Prompt:
Write the data out again, word for word.

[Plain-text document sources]
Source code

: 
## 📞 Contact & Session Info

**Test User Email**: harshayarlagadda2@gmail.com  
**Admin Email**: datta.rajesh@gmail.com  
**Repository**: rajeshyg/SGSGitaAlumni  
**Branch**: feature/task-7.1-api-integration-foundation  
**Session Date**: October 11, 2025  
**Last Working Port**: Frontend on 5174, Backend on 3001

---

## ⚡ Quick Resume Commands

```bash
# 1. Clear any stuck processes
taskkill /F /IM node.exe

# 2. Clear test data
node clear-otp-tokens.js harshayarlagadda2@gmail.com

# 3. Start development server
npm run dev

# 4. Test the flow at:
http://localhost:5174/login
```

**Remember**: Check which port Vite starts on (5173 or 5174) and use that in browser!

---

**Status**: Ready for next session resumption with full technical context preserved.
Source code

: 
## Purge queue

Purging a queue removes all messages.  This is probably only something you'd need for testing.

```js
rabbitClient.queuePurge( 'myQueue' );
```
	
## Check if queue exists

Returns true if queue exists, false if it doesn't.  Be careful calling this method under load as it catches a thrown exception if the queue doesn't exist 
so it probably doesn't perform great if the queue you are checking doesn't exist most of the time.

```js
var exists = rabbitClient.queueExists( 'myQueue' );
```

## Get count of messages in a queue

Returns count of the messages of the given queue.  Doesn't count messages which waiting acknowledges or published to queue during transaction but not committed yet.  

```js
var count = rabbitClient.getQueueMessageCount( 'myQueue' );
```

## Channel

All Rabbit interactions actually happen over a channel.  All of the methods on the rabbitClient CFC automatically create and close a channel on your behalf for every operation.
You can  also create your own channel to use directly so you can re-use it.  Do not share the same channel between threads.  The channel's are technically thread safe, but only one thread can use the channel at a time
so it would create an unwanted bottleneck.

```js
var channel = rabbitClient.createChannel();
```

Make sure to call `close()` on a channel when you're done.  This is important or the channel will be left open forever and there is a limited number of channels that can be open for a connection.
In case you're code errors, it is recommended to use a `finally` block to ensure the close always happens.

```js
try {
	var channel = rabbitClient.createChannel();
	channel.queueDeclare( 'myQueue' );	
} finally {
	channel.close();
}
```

Result of this exercise:
Source code

: 
## 📞 Contact & Session Info

**Test User Email**: harshayarlagadda2@gmail.com  
**Admin Email**: datta.rajesh@gmail.com  
**Repository**: rajeshyg/SGSGitaAlumni  
**Branch**: feature/task-7.1-api-integration-foundation  
**Session Date**: October 11, 2025  
**Last Working Port**: Frontend on 5174, Backend on 3001

---

## ⚡ Quick Resume Commands

```bash
# 1. Clear any stuck processes
taskkill /F /IM node.exe

# 2. Clear test data
node clear-otp-tokens.js harshayarlagadda2@gmail.com

# 3. Start development server
npm run dev

# 4. Test the flow at:
http://localhost:5174/login
```

**Remember**: Check which port Vite starts on (5173 or 5174) and use that in browser!

---

**Status**: Ready for next session resumption with full technical context preserved.
Source code

: 
## Purge queue

Purging a queue removes all messages.  This is probably only something you'd need for testing.

```js
rabbitClient.queuePurge( 'myQueue' );
```
	
## Check if queue exists

Returns true if queue exists, false if it doesn't.  Be careful calling this method under load as it catches a thrown exception if the queue doesn't exist 
so it probably doesn't perform great if the queue you are checking doesn't exist most of the time.

```js
var exists = rabbitClient.queueExists( 'myQueue' );
```

## Get count of messages in a queue

Returns count of the messages of the given queue.  Doesn't count messages which waiting acknowledges or published to queue during transaction but not committed yet.  

```js
var count = rabbitClient.getQueueMessageCount( 'myQueue' );
```

## Channel

All Rabbit interactions actually happen over a channel.  All of the methods on the rabbitClient CFC automatically create and close a channel on your behalf for every operation.
You can  also create your own channel to use directly so you can re-use it.  Do not share the same channel between threads.  The channel's are technically thread safe, but only one thread can use the channel at a time
so it would create an unwanted bottleneck.

```js
var channel = rabbitClient.createChannel();
```

Make sure to call `close()` on a channel when you're done.  This is important or the channel will be left open forever and there is a limited number of channels that can be open for a connection.
In case you're code errors, it is recommended to use a `finally` block to ensure the close always happens.

```js
try {
	var channel = rabbitClient.createChannel();
	channel.queueDeclare( 'myQueue' );	
} finally {
	channel.close();
}
```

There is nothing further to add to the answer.